The film has done the rounds of many film festivals and has won a lot of awards as well and it is but natural for such an inspiring tale to receive appreciation from APJ Kalam as well. But it's fate at the box-office is still unknown. But keeping the economics aside, filmmaker Nila Madhab adapts the pauper to prince narrative and puts across an interesting built-up to a story that captivates your attention literally making you a part of their lives and complexities. It gives a very heart touching representation of millions of child labourers who have dreams manifold to become big someday.
What takes the cake in this film is the spell binding cinematography Mohana Krishna who captures the heart of Rajasthan stupendously. Harsh Mayar as Kalam gives a very compassionate performance and for a first timer he does a fantabulous job. Coming from Delhi Slums to 35 MM cinema and performing with such ease Harsh is a living example of the character he plays onscreen. Gulshan Grover as well as Pitobash Tripathy are brilliant in their parts.

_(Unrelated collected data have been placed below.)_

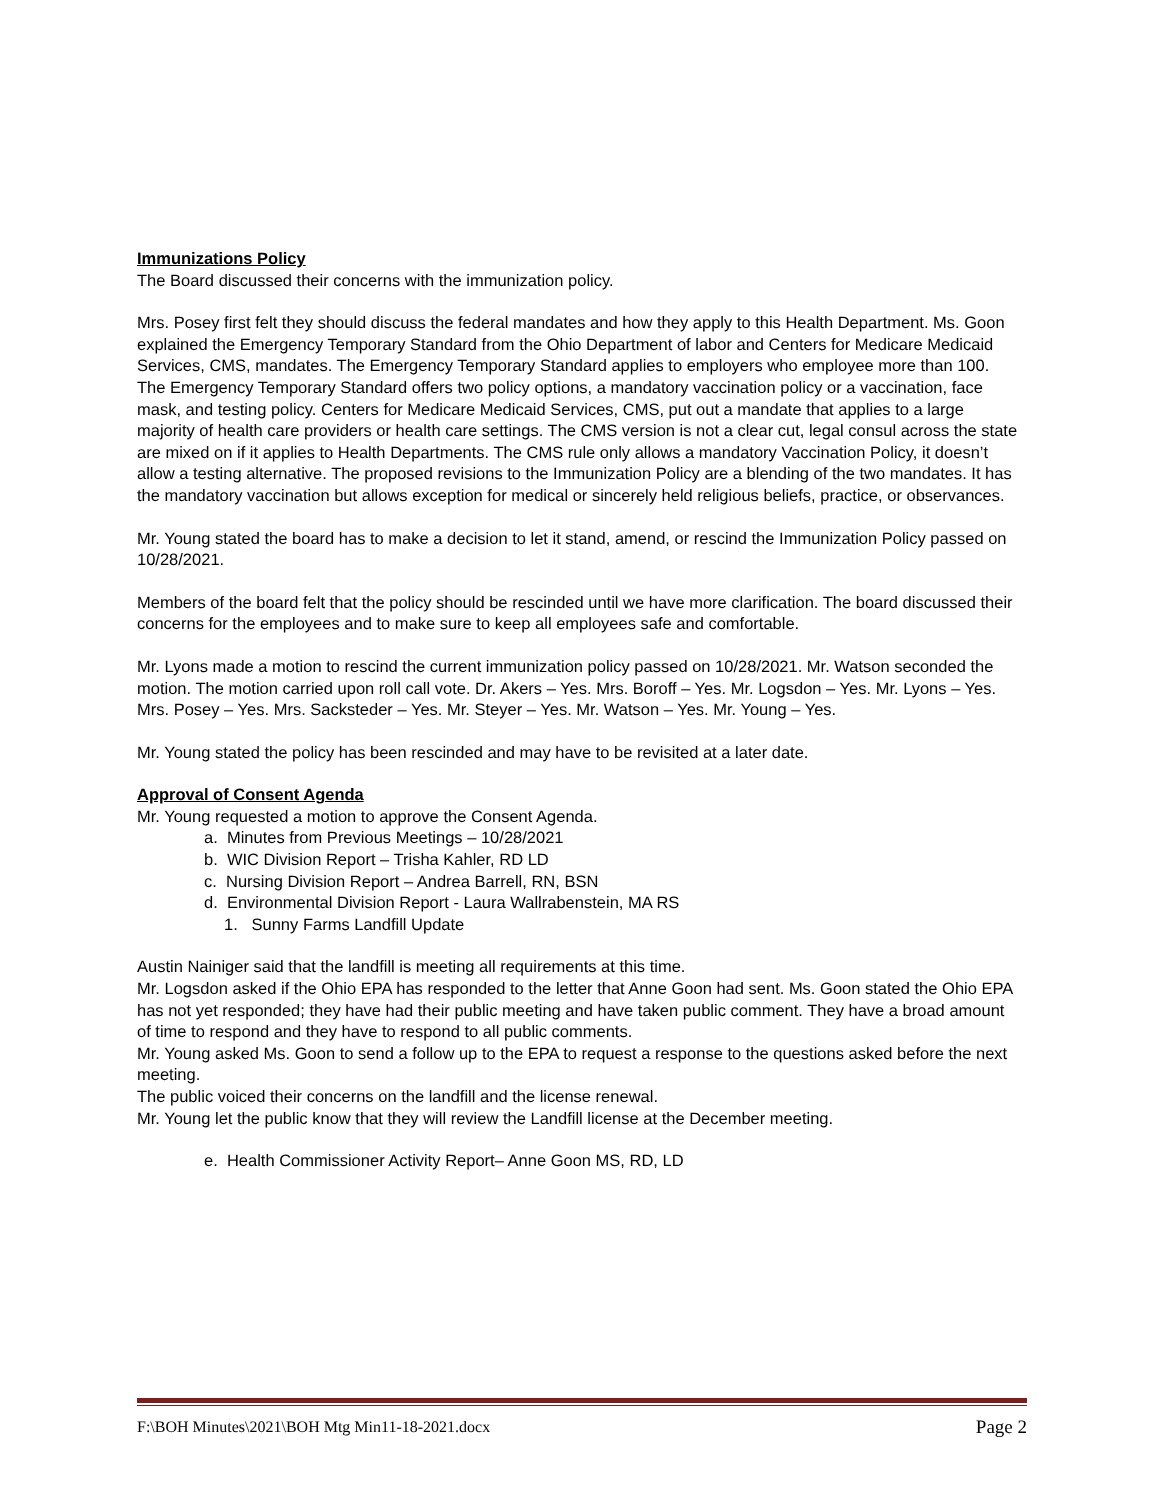Immunizations Policy
The Board discussed their concerns with the immunization policy.
Mrs. Posey first felt they should discuss the federal mandates and how they apply to this Health Department. Ms. Goon explained the Emergency Temporary Standard from the Ohio Department of labor and Centers for Medicare Medicaid Services, CMS, mandates. The Emergency Temporary Standard applies to employers who employee more than 100. The Emergency Temporary Standard offers two policy options, a mandatory vaccination policy or a vaccination, face mask, and testing policy. Centers for Medicare Medicaid Services, CMS, put out a mandate that applies to a large majority of health care providers or health care settings. The CMS version is not a clear cut, legal consul across the state are mixed on if it applies to Health Departments. The CMS rule only allows a mandatory Vaccination Policy, it doesn’t allow a testing alternative. The proposed revisions to the Immunization Policy are a blending of the two mandates. It has the mandatory vaccination but allows exception for medical or sincerely held religious beliefs, practice, or observances.
Mr. Young stated the board has to make a decision to let it stand, amend, or rescind the Immunization Policy passed on 10/28/2021.
Members of the board felt that the policy should be rescinded until we have more clarification. The board discussed their concerns for the employees and to make sure to keep all employees safe and comfortable.
Mr. Lyons made a motion to rescind the current immunization policy passed on 10/28/2021. Mr. Watson seconded the motion. The motion carried upon roll call vote. Dr. Akers – Yes. Mrs. Boroff – Yes. Mr. Logsdon – Yes. Mr. Lyons – Yes. Mrs. Posey – Yes. Mrs. Sacksteder – Yes. Mr. Steyer – Yes. Mr. Watson – Yes. Mr. Young – Yes.
Mr. Young stated the policy has been rescinded and may have to be revisited at a later date.
Approval of Consent Agenda
Mr. Young requested a motion to approve the Consent Agenda.
a. Minutes from Previous Meetings – 10/28/2021
b. WIC Division Report – Trisha Kahler, RD LD
c. Nursing Division Report – Andrea Barrell, RN, BSN
d. Environmental Division Report - Laura Wallrabenstein, MA RS
1. Sunny Farms Landfill Update
Austin Nainiger said that the landfill is meeting all requirements at this time.
Mr. Logsdon asked if the Ohio EPA has responded to the letter that Anne Goon had sent. Ms. Goon stated the Ohio EPA has not yet responded; they have had their public meeting and have taken public comment. They have a broad amount of time to respond and they have to respond to all public comments.
Mr. Young asked Ms. Goon to send a follow up to the EPA to request a response to the questions asked before the next meeting.
The public voiced their concerns on the landfill and the license renewal.
Mr. Young let the public know that they will review the Landfill license at the December meeting.
e. Health Commissioner Activity Report– Anne Goon MS, RD, LD
F:\BOH Minutes\2021\BOH Mtg Min11-18-2021.docx Page 2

What could've made the film flawless was the pace and the editing. Being an art house film, it should've been consistent in its plot without straying into unneeded scenes that only slump the narration of the plot. Even the part where Kalam runs away all the way to Delhi only to handover a thank you letter to APJ Abdul Kalam, a little bit of drama out there could've made the film more intense but at the end of the it one doesn't care about the nitty-gritty's for a film as beautiful and compassionate as I Am Kalam.
To sum it up, I Am Kalam is that little gem which needs recognition. If it takes a star to promote a great film (read Salman Khan producing Chillar Party purely for its brilliance), I Am Kalam definitely deserves one too.